Tyson Chandler, C: B
Chandler notched just five points and three rebounds (two offensive) in the first half, as Serge Ibaka and Kendrick Perkins cleaned up for 10 rebounds.
Though Chandler did get an assist and a steal, the Knicks needed more from the reigning DPOTY.
So it's a good thing Chandler became a force on the interior in the second half, crashing the boards and flashing an emphatic putback dunk at one point.
Chandler finished with nine points and 10 boards, but he also committed four turnovers.
J.R. Smith, SG: A+
This was the night's TNT showcase, but if you asked MSG announcer Walt Frazier, he would surely say that J.R. Smith began "percolating" in the second quarter.
New York's sixth man poured in 18 points in the second quarter as the Knicks briefly tied the game after trailing by as much as 11.
And J.R. wasn't done there—not by a long shot. Smith dropped 13 more points in the third as New York managed to open up a six-point lead.
He became the only Knick other than 'Melo to score over 30 points this season, and Smith did it in just two quarters.

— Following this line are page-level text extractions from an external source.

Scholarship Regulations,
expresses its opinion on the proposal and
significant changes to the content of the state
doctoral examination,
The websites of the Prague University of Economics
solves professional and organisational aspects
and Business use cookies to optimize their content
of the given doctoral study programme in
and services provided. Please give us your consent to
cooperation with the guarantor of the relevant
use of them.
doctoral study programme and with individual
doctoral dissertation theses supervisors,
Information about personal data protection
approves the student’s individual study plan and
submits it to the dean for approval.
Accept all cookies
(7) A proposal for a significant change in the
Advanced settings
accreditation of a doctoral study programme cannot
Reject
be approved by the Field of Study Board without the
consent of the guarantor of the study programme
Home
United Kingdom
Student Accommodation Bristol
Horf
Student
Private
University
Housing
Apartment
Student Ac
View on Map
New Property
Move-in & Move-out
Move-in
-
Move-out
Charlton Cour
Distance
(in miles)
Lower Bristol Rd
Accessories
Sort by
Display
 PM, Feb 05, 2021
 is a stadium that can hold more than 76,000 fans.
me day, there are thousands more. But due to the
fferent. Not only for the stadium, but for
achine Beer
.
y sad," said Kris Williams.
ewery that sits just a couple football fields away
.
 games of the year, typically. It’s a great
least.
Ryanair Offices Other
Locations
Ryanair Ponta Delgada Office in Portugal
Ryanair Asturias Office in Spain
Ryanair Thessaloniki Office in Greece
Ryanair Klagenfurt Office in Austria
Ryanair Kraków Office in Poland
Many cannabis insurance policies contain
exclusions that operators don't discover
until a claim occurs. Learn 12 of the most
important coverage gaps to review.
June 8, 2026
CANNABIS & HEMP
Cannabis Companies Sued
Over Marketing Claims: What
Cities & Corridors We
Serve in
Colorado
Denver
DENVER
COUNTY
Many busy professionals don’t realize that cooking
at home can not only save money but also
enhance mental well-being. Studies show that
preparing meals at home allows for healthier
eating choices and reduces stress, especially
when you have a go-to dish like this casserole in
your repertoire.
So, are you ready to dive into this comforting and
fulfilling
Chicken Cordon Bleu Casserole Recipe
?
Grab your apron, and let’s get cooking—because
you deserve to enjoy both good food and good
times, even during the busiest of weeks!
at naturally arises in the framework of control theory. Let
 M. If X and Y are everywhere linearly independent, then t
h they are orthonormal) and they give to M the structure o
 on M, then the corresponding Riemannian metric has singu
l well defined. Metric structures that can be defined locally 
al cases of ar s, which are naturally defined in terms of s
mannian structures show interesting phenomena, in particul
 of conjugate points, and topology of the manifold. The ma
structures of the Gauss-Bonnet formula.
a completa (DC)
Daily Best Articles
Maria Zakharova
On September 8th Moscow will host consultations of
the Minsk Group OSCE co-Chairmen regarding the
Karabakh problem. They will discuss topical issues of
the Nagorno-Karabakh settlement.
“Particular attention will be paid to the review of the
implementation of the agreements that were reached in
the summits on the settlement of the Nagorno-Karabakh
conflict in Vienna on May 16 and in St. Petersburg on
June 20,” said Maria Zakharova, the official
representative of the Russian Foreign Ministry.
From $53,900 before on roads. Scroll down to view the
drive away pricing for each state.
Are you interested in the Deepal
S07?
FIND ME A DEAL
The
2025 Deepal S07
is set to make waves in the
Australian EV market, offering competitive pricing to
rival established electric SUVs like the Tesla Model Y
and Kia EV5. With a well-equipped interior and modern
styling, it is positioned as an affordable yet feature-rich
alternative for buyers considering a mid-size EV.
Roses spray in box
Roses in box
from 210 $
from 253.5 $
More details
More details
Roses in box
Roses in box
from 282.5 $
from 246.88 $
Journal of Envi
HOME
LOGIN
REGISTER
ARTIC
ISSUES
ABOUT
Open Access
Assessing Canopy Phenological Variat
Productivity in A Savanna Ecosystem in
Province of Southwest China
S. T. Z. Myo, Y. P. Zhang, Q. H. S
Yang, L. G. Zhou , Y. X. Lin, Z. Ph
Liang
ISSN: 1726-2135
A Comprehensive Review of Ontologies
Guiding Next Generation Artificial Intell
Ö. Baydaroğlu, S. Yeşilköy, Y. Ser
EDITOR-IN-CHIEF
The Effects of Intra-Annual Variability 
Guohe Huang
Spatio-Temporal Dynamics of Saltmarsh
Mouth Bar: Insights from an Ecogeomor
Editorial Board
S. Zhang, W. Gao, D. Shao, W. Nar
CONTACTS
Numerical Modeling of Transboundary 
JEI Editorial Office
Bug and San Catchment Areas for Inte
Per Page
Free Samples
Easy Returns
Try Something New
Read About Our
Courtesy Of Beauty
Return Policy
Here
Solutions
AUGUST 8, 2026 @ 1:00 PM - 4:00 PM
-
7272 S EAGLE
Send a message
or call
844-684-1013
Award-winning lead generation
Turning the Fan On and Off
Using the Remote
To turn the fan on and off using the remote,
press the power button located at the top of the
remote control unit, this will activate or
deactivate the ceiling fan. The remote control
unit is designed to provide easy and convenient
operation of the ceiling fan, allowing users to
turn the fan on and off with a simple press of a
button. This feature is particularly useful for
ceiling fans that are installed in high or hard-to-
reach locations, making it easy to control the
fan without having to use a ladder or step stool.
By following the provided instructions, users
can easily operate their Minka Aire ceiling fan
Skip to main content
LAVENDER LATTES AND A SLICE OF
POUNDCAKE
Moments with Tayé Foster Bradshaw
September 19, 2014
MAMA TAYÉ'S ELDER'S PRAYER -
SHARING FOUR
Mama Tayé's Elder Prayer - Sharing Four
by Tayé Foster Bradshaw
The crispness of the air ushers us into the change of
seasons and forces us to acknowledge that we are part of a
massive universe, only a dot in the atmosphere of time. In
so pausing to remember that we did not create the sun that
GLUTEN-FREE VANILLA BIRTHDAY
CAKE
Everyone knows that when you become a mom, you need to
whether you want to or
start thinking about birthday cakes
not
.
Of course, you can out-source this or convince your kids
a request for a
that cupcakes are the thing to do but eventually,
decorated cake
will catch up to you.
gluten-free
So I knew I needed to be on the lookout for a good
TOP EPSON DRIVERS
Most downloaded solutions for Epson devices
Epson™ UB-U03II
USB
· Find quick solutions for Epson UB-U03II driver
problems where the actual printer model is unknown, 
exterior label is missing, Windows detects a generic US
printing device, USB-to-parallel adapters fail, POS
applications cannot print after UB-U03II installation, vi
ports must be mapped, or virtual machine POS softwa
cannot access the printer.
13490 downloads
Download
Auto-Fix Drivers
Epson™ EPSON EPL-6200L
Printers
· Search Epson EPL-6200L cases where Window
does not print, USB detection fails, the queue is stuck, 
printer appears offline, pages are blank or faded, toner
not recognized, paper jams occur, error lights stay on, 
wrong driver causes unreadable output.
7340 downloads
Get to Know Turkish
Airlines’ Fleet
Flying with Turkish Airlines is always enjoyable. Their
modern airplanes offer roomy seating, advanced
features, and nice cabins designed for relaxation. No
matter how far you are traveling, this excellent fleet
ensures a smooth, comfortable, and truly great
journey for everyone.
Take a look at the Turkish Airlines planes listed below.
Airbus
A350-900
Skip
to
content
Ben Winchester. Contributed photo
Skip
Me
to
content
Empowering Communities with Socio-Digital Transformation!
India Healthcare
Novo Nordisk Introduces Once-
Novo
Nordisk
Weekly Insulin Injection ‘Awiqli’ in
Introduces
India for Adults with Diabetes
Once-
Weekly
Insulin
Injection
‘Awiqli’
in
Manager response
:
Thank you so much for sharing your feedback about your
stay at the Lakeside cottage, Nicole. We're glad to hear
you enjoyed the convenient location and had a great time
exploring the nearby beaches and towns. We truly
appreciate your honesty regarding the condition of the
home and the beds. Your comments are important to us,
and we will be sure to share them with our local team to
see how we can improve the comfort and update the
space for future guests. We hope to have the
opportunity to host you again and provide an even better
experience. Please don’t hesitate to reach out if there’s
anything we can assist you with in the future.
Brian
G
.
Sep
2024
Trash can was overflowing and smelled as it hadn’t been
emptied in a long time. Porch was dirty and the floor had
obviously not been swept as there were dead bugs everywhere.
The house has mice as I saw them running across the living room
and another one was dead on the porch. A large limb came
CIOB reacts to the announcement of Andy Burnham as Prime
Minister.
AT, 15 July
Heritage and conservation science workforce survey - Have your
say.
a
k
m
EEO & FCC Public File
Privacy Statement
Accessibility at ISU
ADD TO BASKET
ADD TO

He finished with 36 points on 14-of-29 from the field in 36 minutes, though he was unable to sink the game-winner to cap this thriller.
Rest of Bench
Amar'e Stoudemire, PF: B+
Stoudemire struggled with his shot in the first half, managing to hit just two of seven from the field. He scored six points, but the most memorable moment was his inadvertent elbow delivered to Serge Ibaka's jaw. Somewhere, Blake Griffin was smiling.
Nevertheless, "Iblocka" was out in force, menacing in the middle and missing only a minute or so with his bloody tongue. After Ibaka swatted five shots through two-and-a-half quarters, Stoudemire came out of a timeout energized.
He knocked down a short hook shot, then got a rim-rattling slam after pivoting around the Serge Protector for position. The encore was his signature jumper from just beyond the elbow.
STAT also stuffed Derek Fisher on a breakaway layup, sending the 38-year-old flying into the baseline cameramen.
Stoudemire ended up with 16 points, but his poor shooting early doomed him to an inefficient stat line, with 5-of-16 in the FGM-FGA category. He pulled down eight rebounds (six offensive) in his 29 minutes of play.
Rest of Bench: B
Jason Kidd did not attempt a shot in the first half, though he did come up with a steal and a block. In the second half, Kidd must've brought his Windex, because he was cleaning up on the glass, finishing with 10 boards.
Kenyon Martin made his second appearance as a Knick, receiving a warm welcome from the MSG crowd when he entered in the final minute of the first quarter.
K-Mart was very energetic and played solid defense, at times matched against scoring king Kevin Durant. Martin was whistled for a flagrant foul on Durant in the third quarter, but it was downgraded to a personal after review.
Martin's putback slam late in the second quarter pulled New York within four points, while he tied the game with an alley-oop layup shortly thereafter. K-Mart fouled out in the game's final two minutes. Classic.
Steve Novak hit a three and tallied a steal in the first half, but the lowlight was his attempt to draw a foul by jumping into the defender...only to change his mind mid-air and try a pass. It was stolen. Novak did not attempt a shot in the second half.
Pablo Prigioni did not play despite the Nueva York Knicks celebrating "Noche Latina." Marcus Camby and Chris Copeland also stayed on the bench all game.
The Knicks have a torturous schedule ahead of them. They host the Utah Jazz on Saturday, then embark on a five-game West Coast swing against the Golden State Warriors, Denver Nuggets, Portland Trail Blazers, L.A. Clippers and Jazz.
New York would be happy to play .500 basketball over those six games.